If I’m being honest, I would admit to you that I’m a firm believer that birdhouses are having a major real estate crisis. I find that there are less and less folks willing to give up their picture-perfect tree limbs to house a monstrosity that is more or less a wonky, anti-chic decoration that’s meant to attract the very creatures that some have nightmares about (and yeah, by “some,” I mean me). Birds have been a source of discomfort for me ever since I a first popped open a bag of Lays at the beach and found that every seagull that has ever lived also shares my lust for salt (or any food, really) –– and they aren’t the least bit bashful about it.
Their beady little eyes, methodical pecking, and creepy caws…yeah, it’s safe to safe I’ve never been a bird watcher by choice. Some people, though, find their chirps a sign of Spring and “good mornings,” and find joy in the simplicity of watching them buzz about — which is why I imagine birdhouses were originally invented –– to give those crazy people what they want! The problem, though, is that the old-fashioned bird-feeders don’t fit today’s Pinterest-worthy aesthetic. Don’t worry, though – as usual, some innovative artist is here to save the day.
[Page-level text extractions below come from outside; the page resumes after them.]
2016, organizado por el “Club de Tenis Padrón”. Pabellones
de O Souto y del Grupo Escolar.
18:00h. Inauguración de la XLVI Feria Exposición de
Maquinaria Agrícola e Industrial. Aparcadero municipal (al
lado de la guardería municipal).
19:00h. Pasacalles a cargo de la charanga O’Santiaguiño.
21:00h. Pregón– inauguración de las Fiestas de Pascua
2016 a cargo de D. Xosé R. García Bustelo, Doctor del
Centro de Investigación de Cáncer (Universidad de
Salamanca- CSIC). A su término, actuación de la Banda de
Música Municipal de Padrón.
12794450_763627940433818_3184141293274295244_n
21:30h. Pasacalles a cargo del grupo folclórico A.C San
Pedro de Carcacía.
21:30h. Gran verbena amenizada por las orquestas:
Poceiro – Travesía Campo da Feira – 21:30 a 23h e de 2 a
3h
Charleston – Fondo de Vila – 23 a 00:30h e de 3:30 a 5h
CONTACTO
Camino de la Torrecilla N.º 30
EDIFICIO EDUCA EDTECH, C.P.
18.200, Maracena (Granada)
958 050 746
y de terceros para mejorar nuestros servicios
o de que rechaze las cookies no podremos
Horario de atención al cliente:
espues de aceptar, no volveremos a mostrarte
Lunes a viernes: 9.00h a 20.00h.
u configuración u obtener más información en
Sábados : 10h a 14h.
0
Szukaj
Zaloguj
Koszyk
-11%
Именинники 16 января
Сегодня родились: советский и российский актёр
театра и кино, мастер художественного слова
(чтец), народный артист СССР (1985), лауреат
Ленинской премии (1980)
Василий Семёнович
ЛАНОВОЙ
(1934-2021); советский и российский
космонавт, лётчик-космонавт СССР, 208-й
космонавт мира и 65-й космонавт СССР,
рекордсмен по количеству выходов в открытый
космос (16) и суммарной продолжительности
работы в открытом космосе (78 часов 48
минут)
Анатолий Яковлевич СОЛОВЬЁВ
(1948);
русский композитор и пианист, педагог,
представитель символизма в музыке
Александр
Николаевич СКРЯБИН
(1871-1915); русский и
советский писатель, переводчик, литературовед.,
The name of this crisis’ hero is Douglas Barnhard, Birdhouse Builder Extraordinaire.
Barnhard is the owner and creative mind behind Sourgrassbuilt, a home décor store based in Santa Cruz, California. They specialize in modern-influenced pieces such as bread boxes, furniture, and, of course, birdhouses. According to their website, they are committed to using high-end repurposed materials purchased in the United States. Barnhard first found entrepreneurial success as a cabinetmaker, and has since expanded his offerings to more unique, custom pieces. His birdhouses, however, have earned the most chatter, as they’ve been featured in places such as My Modern Met and Arch Daily.
The birdhouses that have earned him a flitter of fame are certainly worthy of hanging in any backyard. Most of them have been crafted using materials such as wood scraps (including anything from bamboo to mahogany) and succulent tiles. Their real beauty, however, lies in the fact that they are inspired and modeled after some of architecture’s greatest names such as Frank Lloyd Wright and Joseph Eichler. All of Barnhard’s work, including birdhouses and beyond, has a very retro, mid-century modern feel. Speaking to the designs’ abilities to attract feathered friends, ArchDaily comments:
“Some of the designs include living walls of succulents to attract the birds and built-in troughs for bird feed, cohesive with the schemes. These birdhouses center the designs right within nature, something Frank Lloyd Wright would have approved of himself.”
The birdhouses are currently available for sale through Etsy and on Sourgrassbuilt’s website, with prices ranging from $129.99 to $329.99. Come to think of it, these prices confirm the fact that whatever birds get to perch inside these houses are probably doing better than me. I could be mad, but whatever…expensive mortgages are for the birds.